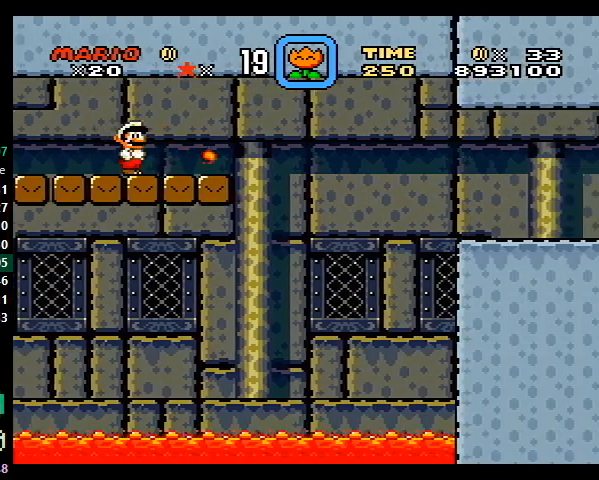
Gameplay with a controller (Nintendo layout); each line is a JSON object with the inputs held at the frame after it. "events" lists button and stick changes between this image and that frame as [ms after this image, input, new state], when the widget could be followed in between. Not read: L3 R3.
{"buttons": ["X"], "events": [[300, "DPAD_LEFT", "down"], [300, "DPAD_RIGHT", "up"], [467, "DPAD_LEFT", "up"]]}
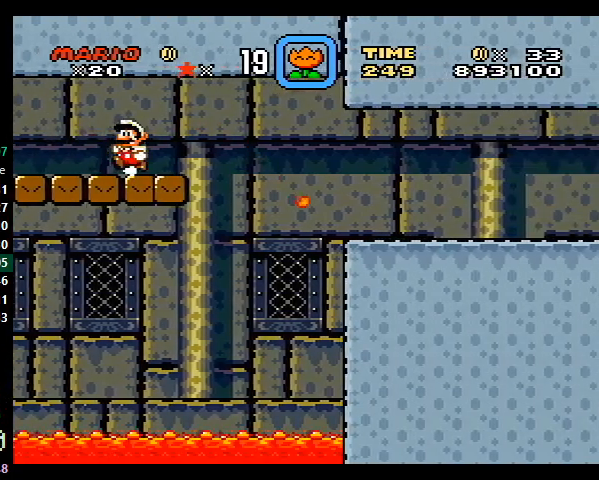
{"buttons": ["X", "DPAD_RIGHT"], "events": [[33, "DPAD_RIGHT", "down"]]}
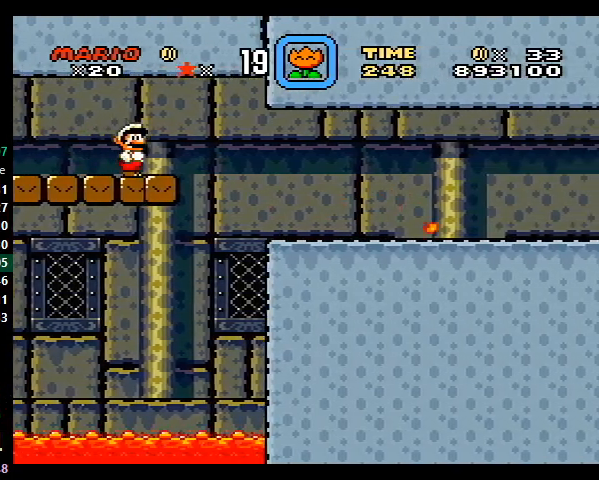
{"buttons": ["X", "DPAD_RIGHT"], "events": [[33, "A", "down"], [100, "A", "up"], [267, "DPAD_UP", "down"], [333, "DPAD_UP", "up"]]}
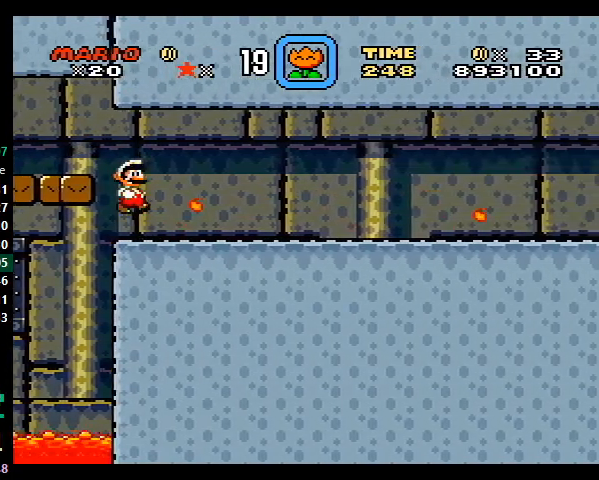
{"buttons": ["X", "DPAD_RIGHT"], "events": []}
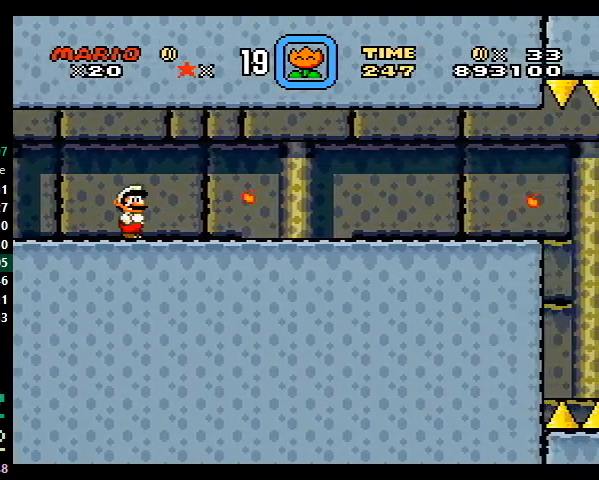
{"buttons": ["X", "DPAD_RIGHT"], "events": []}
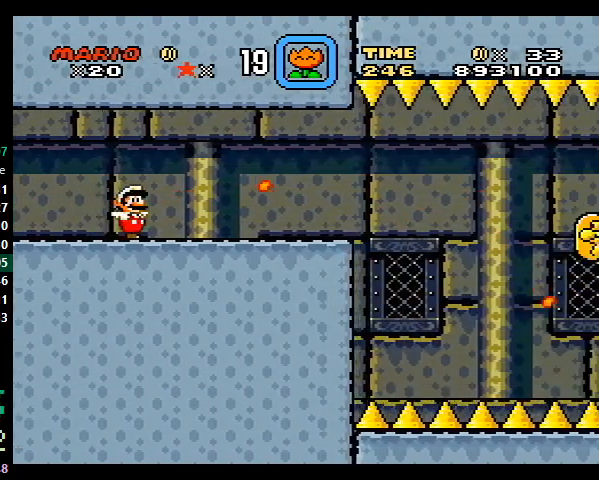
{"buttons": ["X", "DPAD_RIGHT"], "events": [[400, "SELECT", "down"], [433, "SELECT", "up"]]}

******

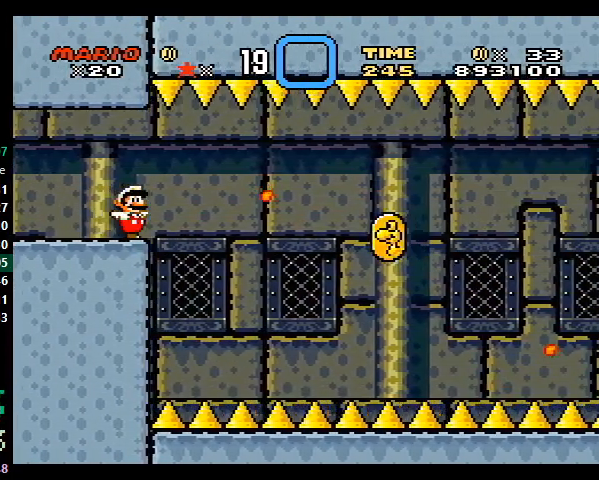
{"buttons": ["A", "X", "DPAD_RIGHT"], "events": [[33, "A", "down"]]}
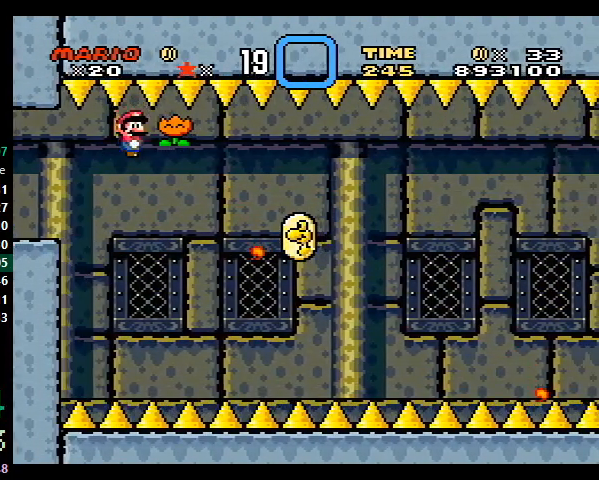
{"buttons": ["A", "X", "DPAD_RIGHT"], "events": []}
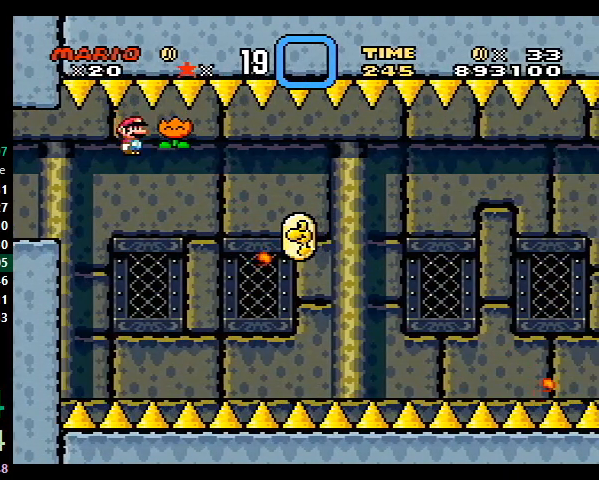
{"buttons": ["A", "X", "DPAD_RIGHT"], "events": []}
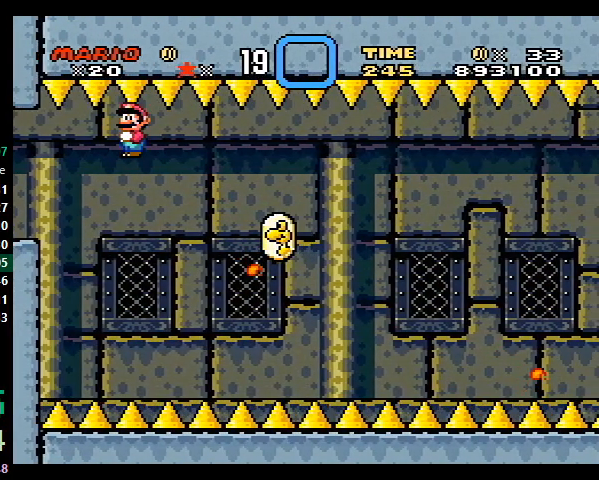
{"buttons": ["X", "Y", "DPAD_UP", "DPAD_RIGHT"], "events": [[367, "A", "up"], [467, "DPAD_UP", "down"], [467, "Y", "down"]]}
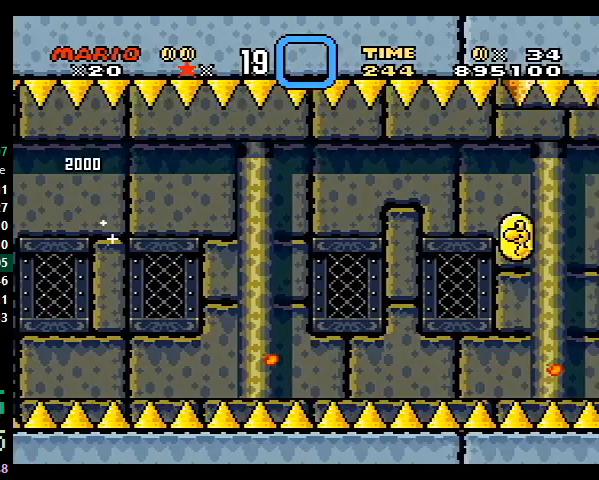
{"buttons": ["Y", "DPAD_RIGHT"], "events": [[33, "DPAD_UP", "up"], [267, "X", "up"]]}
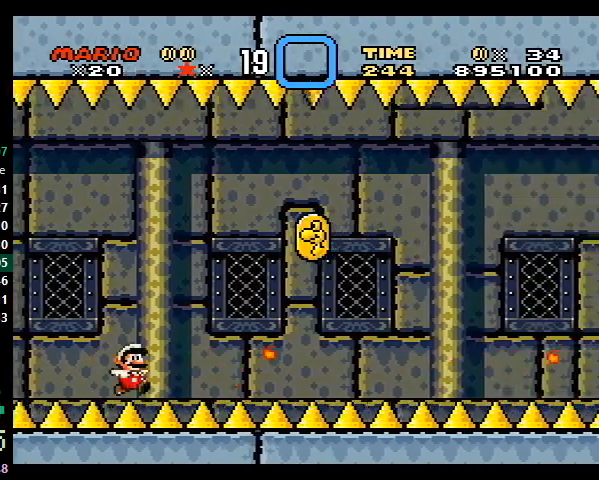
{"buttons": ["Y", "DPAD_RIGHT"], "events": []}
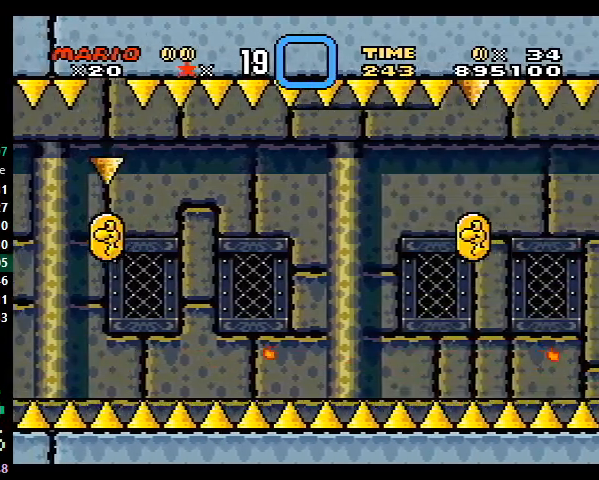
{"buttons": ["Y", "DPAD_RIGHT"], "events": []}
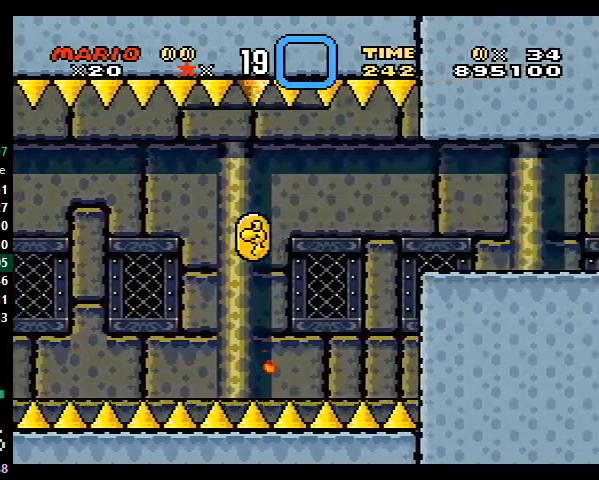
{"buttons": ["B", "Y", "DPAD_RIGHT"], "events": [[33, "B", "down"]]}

******

## Task description
Pull every line containing "down" out of the entries.

## Task output
{"buttons": ["X"], "events": [[300, "DPAD_LEFT", "down"], [300, "DPAD_RIGHT", "up"], [467, "DPAD_LEFT", "up"]]}
{"buttons": ["X", "DPAD_RIGHT"], "events": [[33, "DPAD_RIGHT", "down"]]}
{"buttons": ["X", "DPAD_RIGHT"], "events": [[33, "A", "down"], [100, "A", "up"], [267, "DPAD_UP", "down"], [333, "DPAD_UP", "up"]]}
{"buttons": ["X", "DPAD_RIGHT"], "events": [[400, "SELECT", "down"], [433, "SELECT", "up"]]}
{"buttons": ["A", "X", "DPAD_RIGHT"], "events": [[33, "A", "down"]]}
{"buttons": ["X", "Y", "DPAD_UP", "DPAD_RIGHT"], "events": [[367, "A", "up"], [467, "DPAD_UP", "down"], [467, "Y", "down"]]}
{"buttons": ["B", "Y", "DPAD_RIGHT"], "events": [[33, "B", "down"]]}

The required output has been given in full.